**Activity 1**
From the post on storing tweets with Python and MySQL, list the variable names that the code assigns values from the datajson object.

**Extract**
Tag: twitter

Collecting / Storing Tweets with Python and MySQL

A few days ago, I published Collecting / Storing Tweets with Python and MongoDB. In that post, I describe the steps needed to collect and store tweets gathered via the Twitter Streaming API.

I received a comment on that post asking how to store data into MySQL instead of MongoDB. Here’s what you’d need to do to make that change.

Collecting / Storing Tweets with Python and MySQL

In the previous post, we store the twitter data into MongoDB with one line of code:

db.twitter_search.insert(datajson)

Unlike MongoDB where we can insert the entire json object, if we want to use MySQL instead of MongoDB, we need to do some additional work with the ‘datajson’ object before storing it.

Let’s assume that we are interested in just capturing the username, date, Tweet and Tweet ID from twitter.  This is most likely the bare minimum information you’d want to capture from the API…there are many (many) more fields available but for now, we’ll go with these four.

Note: I’ll hold off on the MySQL specific changes for now and touch on them shortly.

Once you capture the tweet (line 38 in my original script) and have it stored in your datajson object, create a few variables to store the date, username, Tweet and ID.

text = datajson['text']
screen_name = datajson['user']['screen_name']
tweet_id = datajson['id']
created_at = parser.parse(datajson['created_at'])

Note in the above that we are using the parser.parse() command from the dateutil  module to parse the created_at date for storage into Mysql.

**Dataset entries**
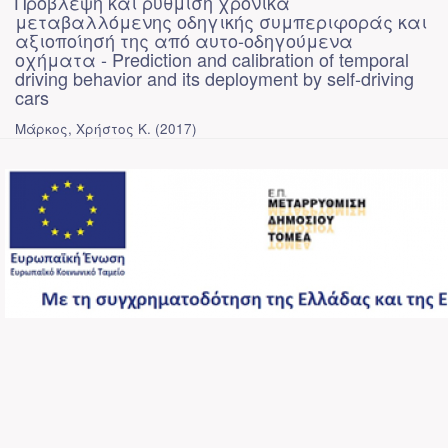
Πρόβλεψη και ρύθμιση χρονικά
μεταβαλλόμενης οδηγικής συμπεριφοράς και
αξιοποίησή της από αυτο-οδηγούμενα
οχήματα - Prediction and calibration of temporal
driving behavior and its deployment by self-driving
cars
Μάρκος, Χρήστος Κ.
(
2017
)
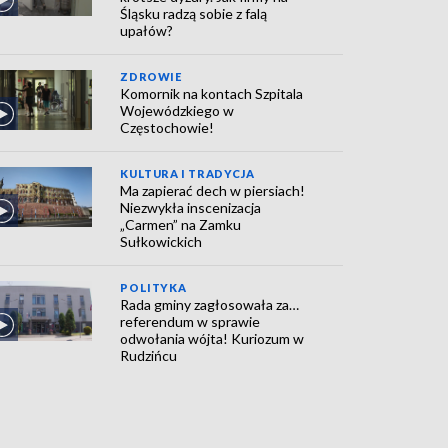
Śląsku radzą sobie z falą
upałów?
ZDROWIE
Komornik na kontach Szpitala
Wojewódzkiego w
Częstochowie!
KULTURA I TRADYCJA
Ma zapierać dech w piersiach!
Niezwykła inscenizacja
„Carmen” na Zamku
Sułkowickich
POLITYKA
Rada gminy zagłosowała za…
referendum w sprawie
odwołania wójta! Kuriozum w
Rudzińcu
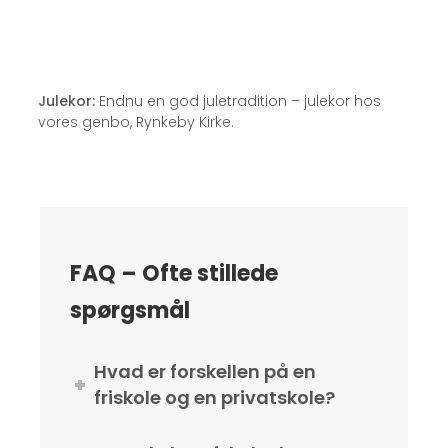
Julekor:
Endnu en god juletradition – julekor hos
vores genbo, Rynkeby Kirke.
FAQ – Ofte stillede
spørgsmål
Hvad er forskellen på en
friskole og en privatskole?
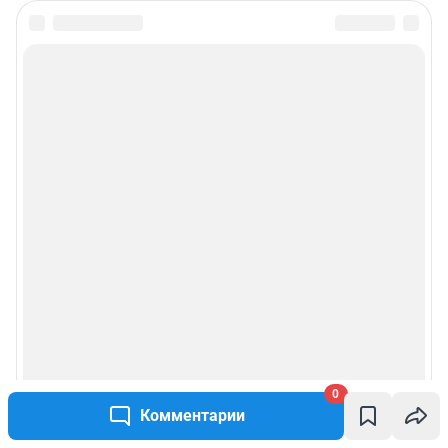
0
Комментарии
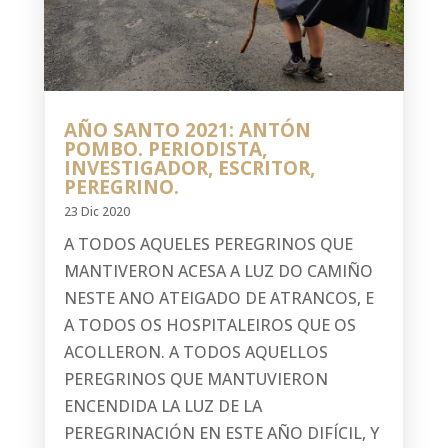
AÑO SANTO 2021: ANTÓN
POMBO. PERIODISTA,
INVESTIGADOR, ESCRITOR,
PEREGRINO.
23 Dic 2020
A TODOS AQUELES PEREGRINOS QUE
MANTIVERON ACESA A LUZ DO CAMIÑO
NESTE ANO ATEIGADO DE ATRANCOS, E
A TODOS OS HOSPITALEIROS QUE OS
ACOLLERON. A TODOS AQUELLOS
PEREGRINOS QUE MANTUVIERON
ENCENDIDA LA LUZ DE LA
PEREGRINACIÓN EN ESTE AÑO DIFÍCIL, Y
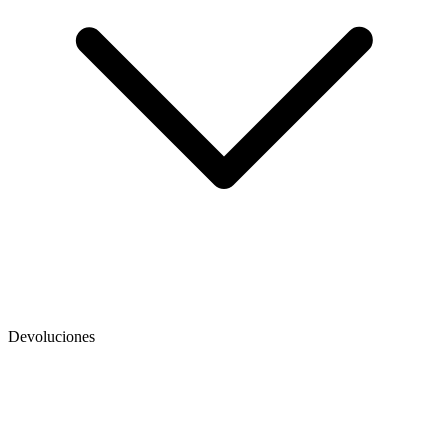
Devoluciones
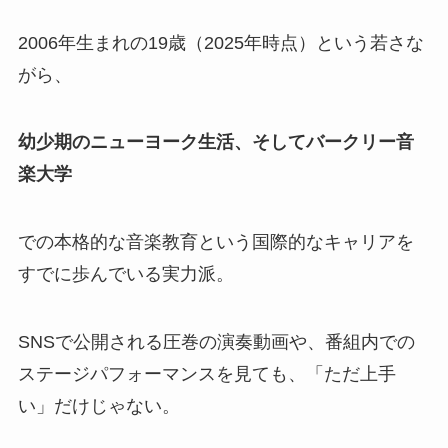
2006年生まれの19歳（2025年時点）という若さな
がら、
幼少期のニューヨーク生活、そしてバークリー音
楽大学
での本格的な音楽教育という国際的なキャリアを
すでに歩んでいる実力派。
SNSで公開される圧巻の演奏動画や、番組内での
ステージパフォーマンスを見ても、「ただ上手
い」だけじゃない。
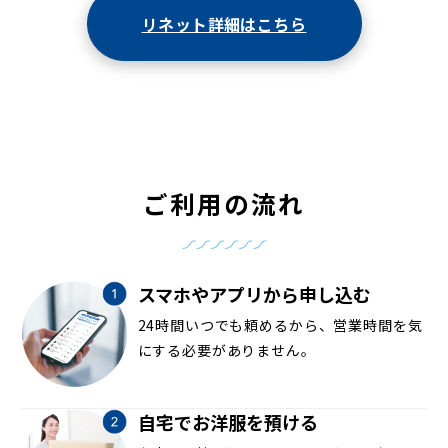
リネット詳細はこちら
ご利用の流れ
スマホやアプリから申し込む
24時間いつでも頼めるから、営業時間を気
にする必要がありません。
自宅でお洋服を預ける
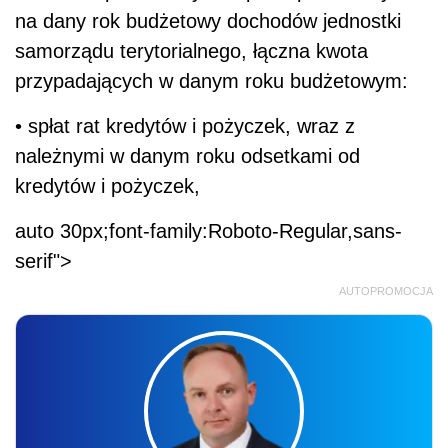
na dany rok budżetowy dochodów jednostki
samorządu terytorialnego, łączna kwota
przypadających w danym roku budżetowym:
• spłat rat kredytów i pożyczek, wraz z
należnymi w danym roku odsetkami od
kredytów i pożyczek,
auto 30px;font-family:Roboto-Regular,sans-
serif">
AUTOPROMOCJA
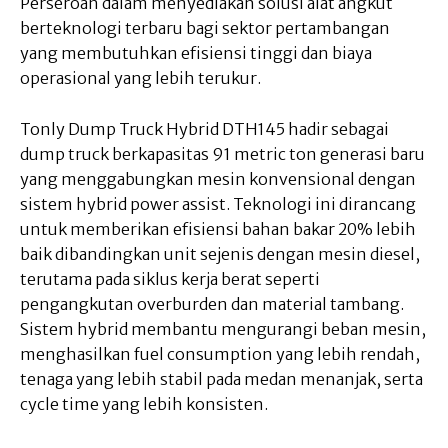
Perseroan dalam menyediakan solusi alat angkut
berteknologi terbaru bagi sektor pertambangan
yang membutuhkan efisiensi tinggi dan biaya
operasional yang lebih terukur.
Tonly Dump Truck Hybrid DTH145 hadir sebagai
dump truck berkapasitas 91 metric ton generasi baru
yang menggabungkan mesin konvensional dengan
sistem hybrid power assist. Teknologi ini dirancang
untuk memberikan efisiensi bahan bakar 20% lebih
baik dibandingkan unit sejenis dengan mesin diesel,
terutama pada siklus kerja berat seperti
pengangkutan overburden dan material tambang.
Sistem hybrid membantu mengurangi beban mesin,
menghasilkan fuel consumption yang lebih rendah,
tenaga yang lebih stabil pada medan menanjak, serta
cycle time yang lebih konsisten.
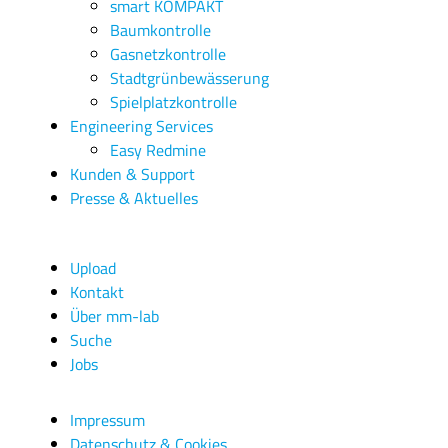
smart KOMPAKT
Baumkontrolle
Gasnetzkontrolle
Stadtgrünbewässerung
Spielplatzkontrolle
Engineering Services
Easy Redmine
Kunden & Support
Presse & Aktuelles
Upload
Kontakt
Über mm-lab
Suche
Jobs
Impressum
Datenschutz & Cookies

**Activity 2**
Copy out everything in the rows above, from the start of the rows down to the line containing "Комментарии", with both ends included. Leave the pictures out.

**Reply 1**
text, screen_name, tweet_id, created_at

**Reply 2**
Πρόβλεψη και ρύθμιση χρονικά
μεταβαλλόμενης οδηγικής συμπεριφοράς και
αξιοποίησή της από αυτο-οδηγούμενα
οχήματα - Prediction and calibration of temporal
driving behavior and its deployment by self-driving
cars
Μάρκος, Χρήστος Κ.
(
2017
)
Śląsku radzą sobie z falą
upałów?
ZDROWIE
Komornik na kontach Szpitala
Wojewódzkiego w
Częstochowie!
KULTURA I TRADYCJA
Ma zapierać dech w piersiach!
Niezwykła inscenizacja
„Carmen” na Zamku
Sułkowickich
POLITYKA
Rada gminy zagłosowała za…
referendum w sprawie
odwołania wójta! Kuriozum w
Rudzińcu
Julekor:
Endnu en god juletradition – julekor hos
vores genbo, Rynkeby Kirke.
FAQ – Ofte stillede
spørgsmål
Hvad er forskellen på en
friskole og en privatskole?
0
Комментарии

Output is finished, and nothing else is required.